:: Instructions to follow ::
Could you reproduce the lines that follow exactly, leaving out the pictures?

Extracted data lines
○ ○ ○ ○ ○

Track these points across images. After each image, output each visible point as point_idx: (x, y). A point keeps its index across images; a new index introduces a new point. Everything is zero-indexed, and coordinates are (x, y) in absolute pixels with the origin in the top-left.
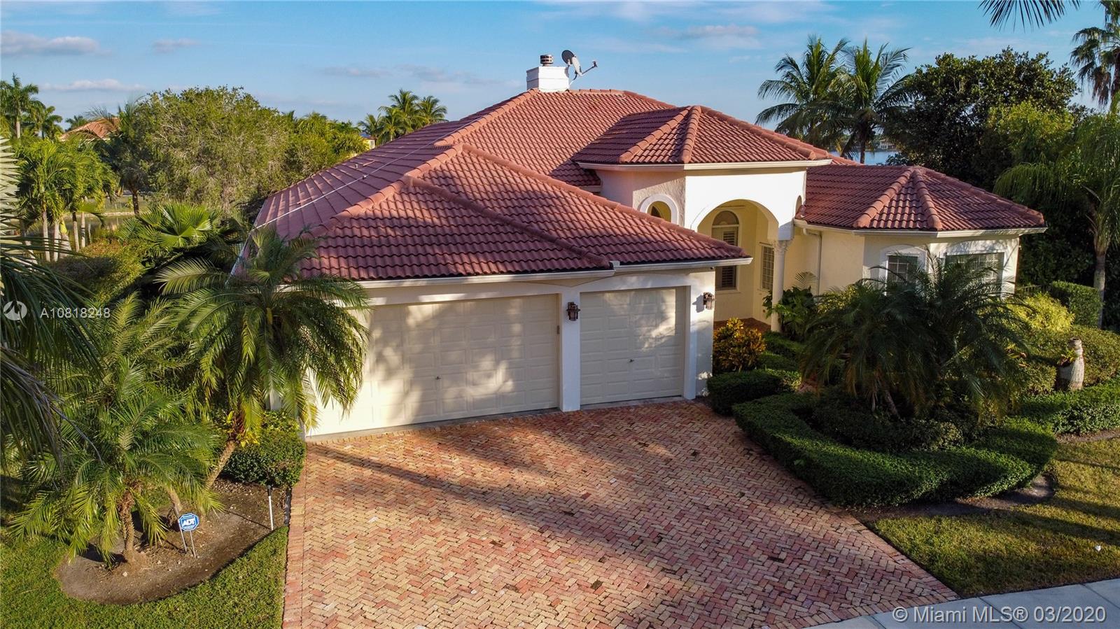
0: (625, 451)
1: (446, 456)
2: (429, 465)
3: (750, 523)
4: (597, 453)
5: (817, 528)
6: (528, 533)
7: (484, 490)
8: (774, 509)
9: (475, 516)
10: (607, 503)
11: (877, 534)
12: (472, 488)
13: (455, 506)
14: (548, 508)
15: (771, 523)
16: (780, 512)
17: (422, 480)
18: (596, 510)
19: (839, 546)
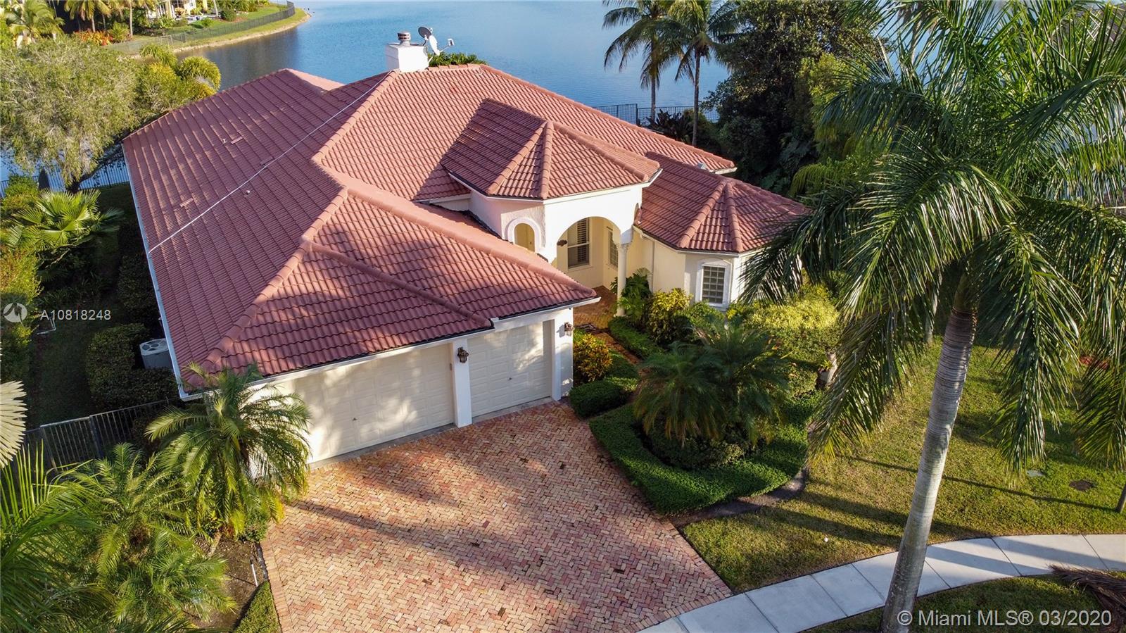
0: (511, 469)
1: (371, 492)
2: (360, 503)
3: (602, 536)
4: (491, 475)
5: (646, 537)
6: (448, 568)
7: (408, 527)
8: (618, 521)
9: (407, 556)
10: (502, 530)
11: (685, 538)
12: (400, 526)
13: (391, 547)
14: (460, 541)
15: (616, 535)
16: (622, 524)
17: (359, 520)
18: (495, 538)
19: (660, 553)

○ ○ ○ ○ ○

:: Task result ::
Track these points across images. After each image, output each visible point as point_idx: (x, y). A point keeps its index across images; a new index introduces a new point. Everything is zero-indexed, and coordinates are (x, y) in absolute pixels with the origin in the top-left.
0: (625, 451)
1: (446, 456)
2: (429, 465)
3: (750, 523)
4: (597, 453)
5: (817, 528)
6: (528, 533)
7: (484, 490)
8: (774, 509)
9: (475, 516)
10: (607, 503)
11: (877, 534)
12: (472, 488)
13: (455, 506)
14: (548, 508)
15: (771, 523)
16: (780, 512)
17: (422, 480)
18: (596, 510)
19: (839, 546)
0: (511, 469)
1: (371, 492)
2: (360, 503)
3: (602, 536)
4: (491, 475)
5: (646, 537)
6: (448, 568)
7: (408, 527)
8: (618, 521)
9: (407, 556)
10: (502, 530)
11: (685, 538)
12: (400, 526)
13: (391, 547)
14: (460, 541)
15: (616, 535)
16: (622, 524)
17: (359, 520)
18: (495, 538)
19: (660, 553)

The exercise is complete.